— START OF Dataset rows —

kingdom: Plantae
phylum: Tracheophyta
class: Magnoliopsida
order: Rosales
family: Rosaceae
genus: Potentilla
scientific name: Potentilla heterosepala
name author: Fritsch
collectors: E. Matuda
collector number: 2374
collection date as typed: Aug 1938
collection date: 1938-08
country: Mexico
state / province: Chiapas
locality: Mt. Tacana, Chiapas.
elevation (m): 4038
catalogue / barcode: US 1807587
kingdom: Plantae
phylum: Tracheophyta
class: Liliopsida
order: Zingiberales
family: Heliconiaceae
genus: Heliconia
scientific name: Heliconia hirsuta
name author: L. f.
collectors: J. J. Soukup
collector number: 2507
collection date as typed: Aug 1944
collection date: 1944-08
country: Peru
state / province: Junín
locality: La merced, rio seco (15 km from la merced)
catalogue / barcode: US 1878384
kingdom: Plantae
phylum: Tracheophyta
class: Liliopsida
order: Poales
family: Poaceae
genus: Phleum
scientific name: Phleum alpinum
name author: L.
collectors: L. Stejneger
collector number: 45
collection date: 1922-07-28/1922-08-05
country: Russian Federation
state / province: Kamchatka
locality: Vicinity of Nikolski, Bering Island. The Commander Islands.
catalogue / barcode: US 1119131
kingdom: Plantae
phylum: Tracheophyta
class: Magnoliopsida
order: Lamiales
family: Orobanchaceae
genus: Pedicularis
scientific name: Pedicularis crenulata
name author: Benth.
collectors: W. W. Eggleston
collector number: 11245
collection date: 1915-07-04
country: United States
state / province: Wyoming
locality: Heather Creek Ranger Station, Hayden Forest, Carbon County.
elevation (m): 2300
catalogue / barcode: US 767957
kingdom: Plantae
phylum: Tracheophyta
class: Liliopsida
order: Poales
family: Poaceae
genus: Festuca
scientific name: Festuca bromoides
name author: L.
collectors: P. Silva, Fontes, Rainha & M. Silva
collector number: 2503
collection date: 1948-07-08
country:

— END OF Dataset rows —

[Task goal]: Convert every line of the items above into a Markdown table with the columns Row and Line. Put the line's number in Row and the line itself in Line, and leave out any blank lines.

[Written response]:
| Row | Line |
|---|---|
| 1 | kingdom: Plantae |
| 2 | phylum: Tracheophyta |
| 3 | class: Magnoliopsida |
| 4 | order: Rosales |
| 5 | family: Rosaceae |
| 6 | genus: Potentilla |
| 7 | scientific name: Potentilla heterosepala |
| 8 | name author: Fritsch |
| 9 | collectors: E. Matuda |
| 10 | collector number: 2374 |
| 11 | collection date as typed: Aug 1938 |
| 12 | collection date: 1938-08 |
| 13 | country: Mexico |
| 14 | state / province: Chiapas |
| 15 | locality: Mt. Tacana, Chiapas. |
| 16 | elevation (m): 4038 |
| 17 | catalogue / barcode: US 1807587 |
| 18 | kingdom: Plantae |
| 19 | phylum: Tracheophyta |
| 20 | class: Liliopsida |
| 21 | order: Zingiberales |
| 22 | family: Heliconiaceae |
| 23 | genus: Heliconia |
| 24 | scientific name: Heliconia hirsuta |
| 25 | name author: L. f. |
| 26 | collectors: J. J. Soukup |
| 27 | collector number: 2507 |
| 28 | collection date as typed: Aug 1944 |
| 29 | collection date: 1944-08 |
| 30 | country: Peru |
| 31 | state / province: Junín |
| 32 | locality: La merced, rio seco (15 km from la merced) |
| 33 | catalogue / barcode: US 1878384 |
| 34 | kingdom: Plantae |
| 35 | phylum: Tracheophyta |
| 36 | class: Liliopsida |
| 37 | order: Poales |
| 38 | family: Poaceae |
| 39 | genus: Phleum |
| 40 | scientific name: Phleum alpinum |
| 41 | name author: L. |
| 42 | collectors: L. Stejneger |
| 43 | collector number: 45 |
| 44 | collection date: 1922-07-28/1922-08-05 |
| 45 | country: Russian Federation |
| 46 | state / province: Kamchatka |
| 47 | locality: Vicinity of Nikolski, Bering Island. The Commander Islands. |
| 48 | catalogue / barcode: US 1119131 |
| 49 | kingdom: Plantae |
| 50 | phylum: Tracheophyta |
| 51 | class: Magnoliopsida |
| 52 | order: Lamiales |
| 53 | family: Orobanchaceae |
| 54 | genus: Pedicularis |
| 55 | scientific name: Pedicularis crenulata |
| 56 | name author: Benth. |
| 57 | collectors: W. W. Eggleston |
| 58 | collector number: 11245 |
| 59 | collection date: 1915-07-04 |
| 60 | country: United States |
| 61 | state / province: Wyoming |
| 62 | locality: Heather Creek Ranger Station, Hayden Forest, Carbon County. |
| 63 | elevation (m): 2300 |
| 64 | catalogue / barcode: US 767957 |
| 65 | kingdom: Plantae |
| 66 | phylum: Tracheophyta |
| 67 | class: Liliopsida |
| 68 | order: Poales |
| 69 | family: Poaceae |
| 70 | genus: Festuca |
| 71 | scientific name: Festuca bromoides |
| 72 | name author: L. |
| 73 | collectors: P. Silva, Fontes, Rainha & M. Silva |
| 74 | collector number: 2503 |
| 75 | collection date: 1948-07-08 |
| 76 | country: |